COLUMN | Waste carts

Columnist Andre Carrel talks about garbage collection in Terrace
20603540_web1_copy_TST-Andre-Carrel

By Andre Carrel

It was garbage collection day in my neighbourhood when I noticed that a neighbour down the street had placed the garbage and compost carts so close to each other as to be virtually touching. By chance I noticed the garbage truck pulling up and, very carefully, the driver managed to pick up one cart without knocking over the other one.

As he dumped the garbage cart he backed up about 10 meters where he unceremoniously dumped the empty cart against the snowbank. He then pulled ahead, lifted the compost cart and, driving ahead as he emptied it, dropped it against the snowbank about 10 meters from the driveway. At lunchtime I observed the neighbour retrieving the two waste carts.

Should the City do more to underline the need to keep garbage/recycling and compost carts separated by at least one meter? Should citizens pay more attention to the City’s directives? How about garbage truck drivers, do they need temper management and stress counseling?

The City’s Curbside Collection Guidelines explain the correct collection day cart placement in bold print and with a detailed schematic drawing. I don’t see what more the City could do.

As to the culpable resident, was this an act of wickedness, a matter of malice, or could it have been a banal incident of inattentiveness? How about to the truck driver, was his action a matter of malice, a pretext to lash out, or could this have been one of those days where everything went wrong for him and this was the proverbial straw that broke the camel’s back?

READ MORE: COLUMN | Render unto Caesar

Reflecting on what I had witnessed it suddenly occurred to me that, in addition to the City, the resident, and the truck driver, this melodrama involved one more player. I had noticed the two waste carts placed far too close to each other.

How much effort would it have taken for me to go out and move one of them? Doing so would have averted the City worker’s frustration and precluded him wasting time. Doing so would also have avoided the inattentive resident’s frustration of having to recover the two carts scattered along the street.

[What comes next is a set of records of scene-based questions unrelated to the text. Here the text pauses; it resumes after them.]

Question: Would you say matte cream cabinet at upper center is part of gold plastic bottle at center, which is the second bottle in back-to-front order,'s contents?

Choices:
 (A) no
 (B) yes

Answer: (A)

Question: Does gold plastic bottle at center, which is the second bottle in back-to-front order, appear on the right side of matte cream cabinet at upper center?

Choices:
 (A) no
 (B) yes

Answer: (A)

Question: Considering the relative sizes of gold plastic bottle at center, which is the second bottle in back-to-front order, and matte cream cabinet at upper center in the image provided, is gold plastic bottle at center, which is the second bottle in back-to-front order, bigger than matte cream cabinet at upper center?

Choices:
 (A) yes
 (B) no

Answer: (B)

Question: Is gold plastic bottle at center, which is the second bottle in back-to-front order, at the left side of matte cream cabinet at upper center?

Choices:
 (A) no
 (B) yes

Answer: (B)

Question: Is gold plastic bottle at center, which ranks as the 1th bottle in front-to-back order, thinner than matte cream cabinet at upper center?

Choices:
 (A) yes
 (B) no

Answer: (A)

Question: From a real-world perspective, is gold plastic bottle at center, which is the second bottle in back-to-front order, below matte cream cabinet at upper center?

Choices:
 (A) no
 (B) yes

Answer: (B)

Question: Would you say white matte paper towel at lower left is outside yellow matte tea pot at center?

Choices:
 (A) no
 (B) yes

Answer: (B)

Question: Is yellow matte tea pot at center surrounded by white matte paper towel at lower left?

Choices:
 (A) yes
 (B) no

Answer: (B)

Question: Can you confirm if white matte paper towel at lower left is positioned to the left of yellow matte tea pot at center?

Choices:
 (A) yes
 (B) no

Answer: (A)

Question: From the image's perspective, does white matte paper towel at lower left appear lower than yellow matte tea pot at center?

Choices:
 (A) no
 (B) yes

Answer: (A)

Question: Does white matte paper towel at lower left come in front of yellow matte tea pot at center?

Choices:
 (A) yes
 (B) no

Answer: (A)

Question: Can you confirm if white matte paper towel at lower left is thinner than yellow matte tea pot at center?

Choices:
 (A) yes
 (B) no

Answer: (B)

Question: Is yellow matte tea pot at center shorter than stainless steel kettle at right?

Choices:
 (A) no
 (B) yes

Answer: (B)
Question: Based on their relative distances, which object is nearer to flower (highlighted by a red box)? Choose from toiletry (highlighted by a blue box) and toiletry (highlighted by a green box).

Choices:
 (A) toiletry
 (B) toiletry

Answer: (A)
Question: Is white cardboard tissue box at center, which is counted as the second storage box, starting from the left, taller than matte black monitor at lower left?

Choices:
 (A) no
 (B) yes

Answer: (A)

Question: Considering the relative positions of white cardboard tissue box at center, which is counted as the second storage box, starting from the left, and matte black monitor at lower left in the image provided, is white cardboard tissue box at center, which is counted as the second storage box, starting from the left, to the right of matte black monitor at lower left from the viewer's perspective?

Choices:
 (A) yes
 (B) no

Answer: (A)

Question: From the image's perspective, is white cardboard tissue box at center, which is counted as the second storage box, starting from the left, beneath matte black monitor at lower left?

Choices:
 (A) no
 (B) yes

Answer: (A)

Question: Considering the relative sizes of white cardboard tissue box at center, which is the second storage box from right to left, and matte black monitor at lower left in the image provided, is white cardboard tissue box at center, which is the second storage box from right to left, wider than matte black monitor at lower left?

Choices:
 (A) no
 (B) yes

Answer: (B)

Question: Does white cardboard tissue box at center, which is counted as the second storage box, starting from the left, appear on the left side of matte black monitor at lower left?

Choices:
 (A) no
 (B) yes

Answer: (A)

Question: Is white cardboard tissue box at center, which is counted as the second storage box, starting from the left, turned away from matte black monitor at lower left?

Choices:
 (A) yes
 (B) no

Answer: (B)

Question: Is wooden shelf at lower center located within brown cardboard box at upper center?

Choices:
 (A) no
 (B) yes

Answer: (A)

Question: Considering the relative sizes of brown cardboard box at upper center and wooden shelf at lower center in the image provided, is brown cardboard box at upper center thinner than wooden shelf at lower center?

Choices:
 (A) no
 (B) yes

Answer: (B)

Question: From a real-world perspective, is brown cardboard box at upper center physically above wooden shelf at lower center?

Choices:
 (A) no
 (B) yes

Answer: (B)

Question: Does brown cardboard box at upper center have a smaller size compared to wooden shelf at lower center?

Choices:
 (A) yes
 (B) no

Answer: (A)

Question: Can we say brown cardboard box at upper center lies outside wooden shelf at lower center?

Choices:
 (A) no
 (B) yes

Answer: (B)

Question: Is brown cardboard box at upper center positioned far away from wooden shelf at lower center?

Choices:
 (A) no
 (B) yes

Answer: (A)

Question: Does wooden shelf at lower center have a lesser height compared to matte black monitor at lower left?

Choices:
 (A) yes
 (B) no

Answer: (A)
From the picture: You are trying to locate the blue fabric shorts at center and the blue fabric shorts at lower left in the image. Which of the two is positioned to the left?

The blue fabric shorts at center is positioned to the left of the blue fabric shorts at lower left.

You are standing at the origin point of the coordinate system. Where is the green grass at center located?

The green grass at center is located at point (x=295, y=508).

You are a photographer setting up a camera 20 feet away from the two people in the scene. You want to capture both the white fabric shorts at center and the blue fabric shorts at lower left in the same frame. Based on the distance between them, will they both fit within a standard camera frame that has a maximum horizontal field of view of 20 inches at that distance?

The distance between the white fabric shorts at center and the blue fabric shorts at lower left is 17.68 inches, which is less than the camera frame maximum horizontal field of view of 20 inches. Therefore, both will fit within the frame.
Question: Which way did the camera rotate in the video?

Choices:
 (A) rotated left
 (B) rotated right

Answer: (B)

I am retired, and it would have taken me just two minutes to fix the problem and avoid this melodrama. I did not need anyone’s permission to act; what then is my excuse?

I have lived in Vancouver (decades ago), and I have lived in very small and isolated northern towns. I know from personal experience that neighbours looking out for neighbours, helping out in inconspicuous ways – little things that take little effort – goes to the soul of what makes a community.

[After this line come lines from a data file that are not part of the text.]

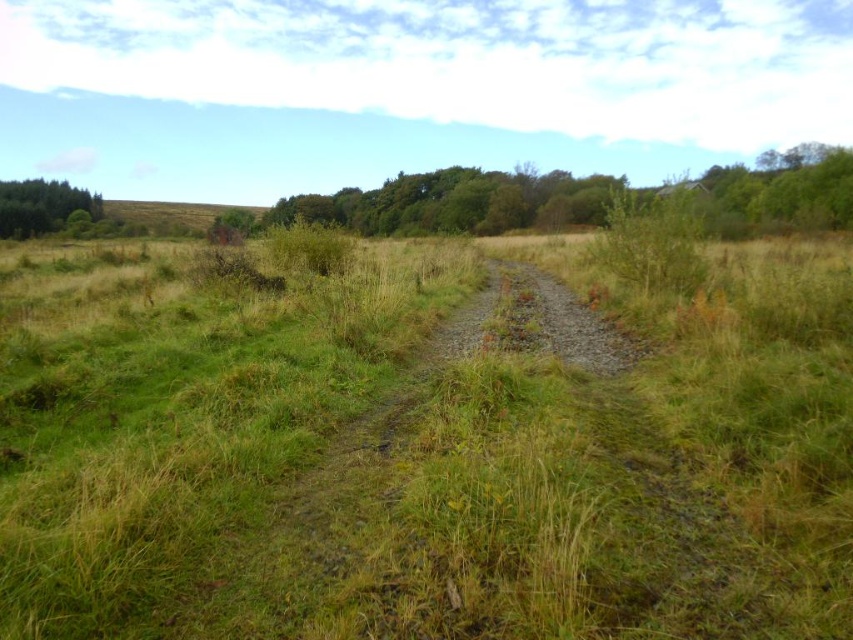
Who is taller, green grassy at center or green leafy trees at left?

Standing taller between the two is green leafy trees at left.

Which is behind, point (180, 269) or point (38, 198)?

Point (38, 198)

Is point (838, 516) closer to camera compared to point (56, 211)?

Yes, it is.

The width and height of the screenshot is (853, 640). Find the location of `green grassy at center`. green grassy at center is located at coordinates (421, 452).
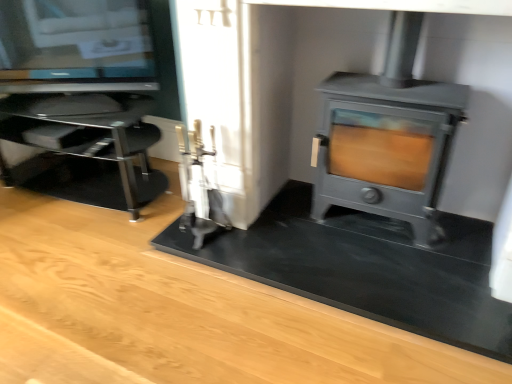
Describe the element at coordinates (388, 137) in the screenshot. I see `matte gray wood burning stove at right` at that location.

Where is `matte gray wood burning stove at right`? This screenshot has width=512, height=384. matte gray wood burning stove at right is located at coordinates (388, 137).

The width and height of the screenshot is (512, 384). I want to click on transparent glass tv stand at left, so click(84, 148).

Describe the element at coordinates (84, 148) in the screenshot. I see `transparent glass tv stand at left` at that location.

Find the location of a particular element. matte gray wood burning stove at right is located at coordinates (388, 137).

Visually, is matte gray wood burning stove at right positioned to the left or to the right of transparent glass tv stand at left?

In the image, matte gray wood burning stove at right appears on the right side of transparent glass tv stand at left.

Is matte gray wood burning stove at right in front of or behind transparent glass tv stand at left in the image?

Clearly, matte gray wood burning stove at right is in front of transparent glass tv stand at left.

Which is farther, (395, 70) or (112, 118)?

The point (112, 118) is more distant.

From the image's perspective, does matte gray wood burning stove at right appear lower than transparent glass tv stand at left?

No, from the image's perspective, matte gray wood burning stove at right is not beneath transparent glass tv stand at left.

From a real-world perspective, between matte gray wood burning stove at right and transparent glass tv stand at left, who is vertically higher?

matte gray wood burning stove at right is physically above.

From the picture: Can you confirm if matte gray wood burning stove at right is wider than transparent glass tv stand at left?

No.

Who is taller, matte gray wood burning stove at right or transparent glass tv stand at left?

With more height is matte gray wood burning stove at right.

Who is bigger, matte gray wood burning stove at right or transparent glass tv stand at left?

transparent glass tv stand at left.

Is matte gray wood burning stove at right located outside transparent glass tv stand at left?

matte gray wood burning stove at right is positioned outside transparent glass tv stand at left.

Is matte gray wood burning stove at right not near transparent glass tv stand at left?

Yes, matte gray wood burning stove at right and transparent glass tv stand at left are located far from each other.

Is matte gray wood burning stove at right facing towards transparent glass tv stand at left?

No, matte gray wood burning stove at right is not turned towards transparent glass tv stand at left.

The image size is (512, 384). Find the location of `wood burning stove located on the right of transparent glass tv stand at left`. wood burning stove located on the right of transparent glass tv stand at left is located at coordinates (388, 137).

Which is more to the left, transparent glass tv stand at left or matte gray wood burning stove at right?

Positioned to the left is transparent glass tv stand at left.

Is transparent glass tv stand at left in front of or behind matte gray wood burning stove at right in the image?

Clearly, transparent glass tv stand at left is behind matte gray wood burning stove at right.

Does point (29, 177) come farther from viewer compared to point (353, 118)?

Yes, point (29, 177) is behind point (353, 118).

From the image's perspective, who appears lower, transparent glass tv stand at left or matte gray wood burning stove at right?

transparent glass tv stand at left is shown below in the image.

From a real-world perspective, is transparent glass tv stand at left over matte gray wood burning stove at right?

Actually, transparent glass tv stand at left is physically below matte gray wood burning stove at right in the real world.

Based on the photo, considering the sizes of transparent glass tv stand at left and matte gray wood burning stove at right in the image, is transparent glass tv stand at left wider or thinner than matte gray wood burning stove at right?

transparent glass tv stand at left is wider than matte gray wood burning stove at right.

Considering the relative sizes of transparent glass tv stand at left and matte gray wood burning stove at right in the image provided, is transparent glass tv stand at left shorter than matte gray wood burning stove at right?

Indeed, transparent glass tv stand at left has a lesser height compared to matte gray wood burning stove at right.

Considering the relative sizes of transparent glass tv stand at left and matte gray wood burning stove at right in the image provided, is transparent glass tv stand at left smaller than matte gray wood burning stove at right?

No.

Is transparent glass tv stand at left outside of matte gray wood burning stove at right?

That's correct, transparent glass tv stand at left is outside of matte gray wood burning stove at right.

Is transparent glass tv stand at left not close to matte gray wood burning stove at right?

Indeed, transparent glass tv stand at left is not near matte gray wood burning stove at right.

Is matte gray wood burning stove at right at the back of transparent glass tv stand at left?

No, transparent glass tv stand at left is not facing away from matte gray wood burning stove at right.

Consider the image. How distant is transparent glass tv stand at left from matte gray wood burning stove at right?

transparent glass tv stand at left is 3.75 feet away from matte gray wood burning stove at right.

Image resolution: width=512 pixels, height=384 pixels. In the image, there is a matte gray wood burning stove at right. What are the coordinates of `furniture below it (from the image's perspective)` in the screenshot? It's located at (84, 148).

The height and width of the screenshot is (384, 512). I want to click on furniture that is below the matte gray wood burning stove at right (from the image's perspective), so click(84, 148).

I want to click on wood burning stove lying above the transparent glass tv stand at left (from the image's perspective), so click(x=388, y=137).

READ MORE: COLUMN | City not meeting intent of public consultation

More so than jobs and investment, it is a population’s universal participation in the provision of goods and services that create what poets mean when they speak of community.

I have on occasion been critical of City Council and the Board of Education when I considered their decision, or lack thereof, to short-change our democracy.

The guilty party in this anecdote is neither City Council, one of its workers, nor my neighbour. I have to look into the mirror to find the guilty party. This is embarrassing because I know better. A two-minute effort on my part would have avoided frustration for three people (including me).

This is my apology to my neighbour and to the City’s worker.